Sentiment analysis with .NET ML explained

.NET ML (Machine Learning) is a machine learning library that is part of the .NET ecosystem. It provides a set of APIs for building, training, and deploying machine learning models in .NET applications. .NET ML supports a wide range of machine learning scenarios, including classification, regression, clustering, and recommendation systems, among others.

The library is built on top of the .NET runtime and is designed to work seamlessly with other .NET technologies, such as ASP.NET, Azure, and Xamarin. It also supports a variety of data formats, including CSV, JSON, and Parquet.

.NET ML provides a high-level API that simplifies the process of building machine learning models.

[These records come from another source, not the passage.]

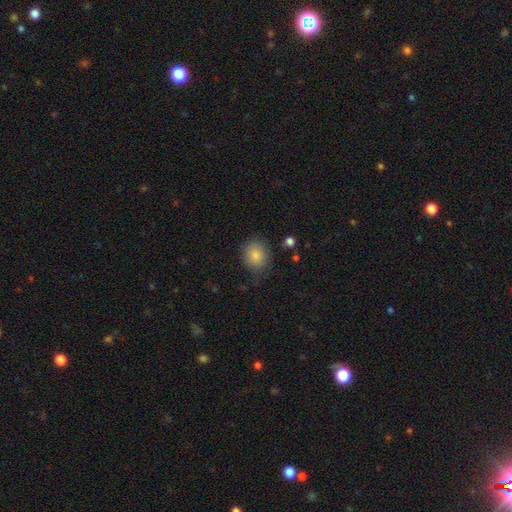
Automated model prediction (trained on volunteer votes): Smooth or featured: smooth — 84% (star or artifact — 9%)
How rounded: round — 67% (in between — 32%)
Merging: none — 76% (minor disturbance — 17%)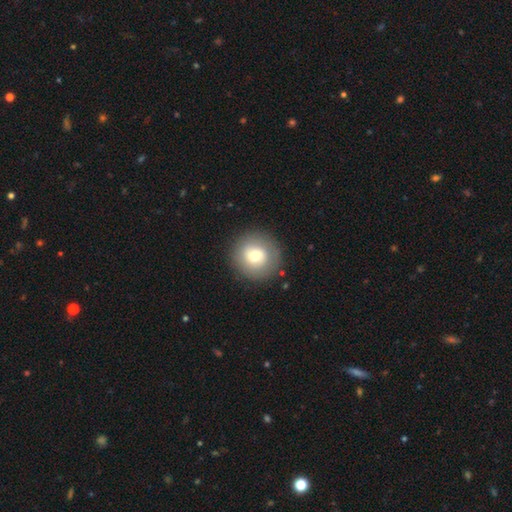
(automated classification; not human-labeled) smooth_or_featured: smooth (p=0.70) [alt: featured or disk p=0.21]
how_rounded: round (p=0.93) [alt: in between p=0.06]
merging: none (p=0.87) [alt: minor disturbance p=0.08]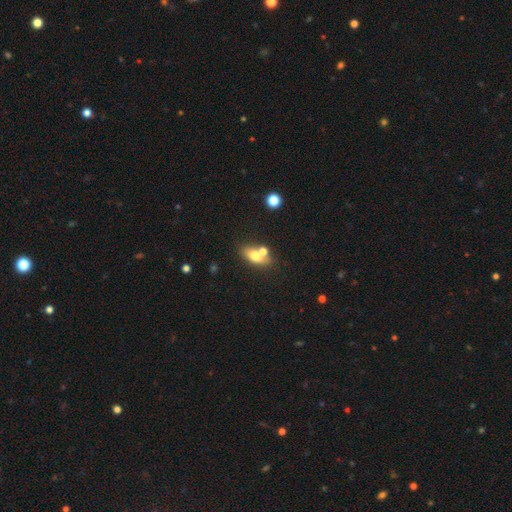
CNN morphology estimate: The model was most divided on "merging": none: 54%, merger: 29%, minor disturbance: 12%, major disturbance: 5%. More confident: how rounded — in between (77%); smooth or featured — smooth (69%).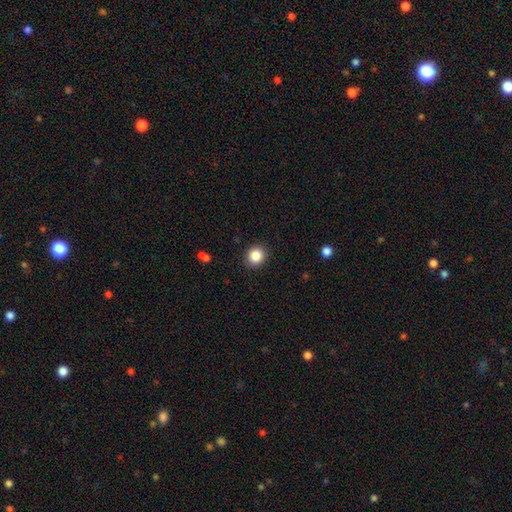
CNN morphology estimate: A smooth galaxy with no disk features (86%) that is round (86%).

Vote fractions:
- Smooth or featured? smooth: 86% / star or artifact: 10% / featured or disk: 4%
- How rounded? round: 86% / in between: 13% / cigar-shaped: 1%
- Merging? none: 90% / minor disturbance: 7% / major disturbance: 2% / merger: 1%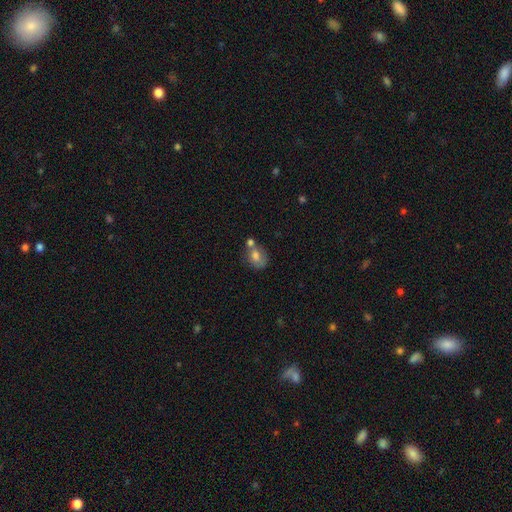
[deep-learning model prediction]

It includes pre-built transforms and trainers that can be easily combined to create complex machine learning pipelines. It also supports distributed training, which allows you to train models on large datasets across multiple machines.

.NET ML is an open-source library and is available on GitHub. It is actively maintained by Microsoft and the .NET community, which ensures that it stays up-to-date with the latest developments in the field of machine learning.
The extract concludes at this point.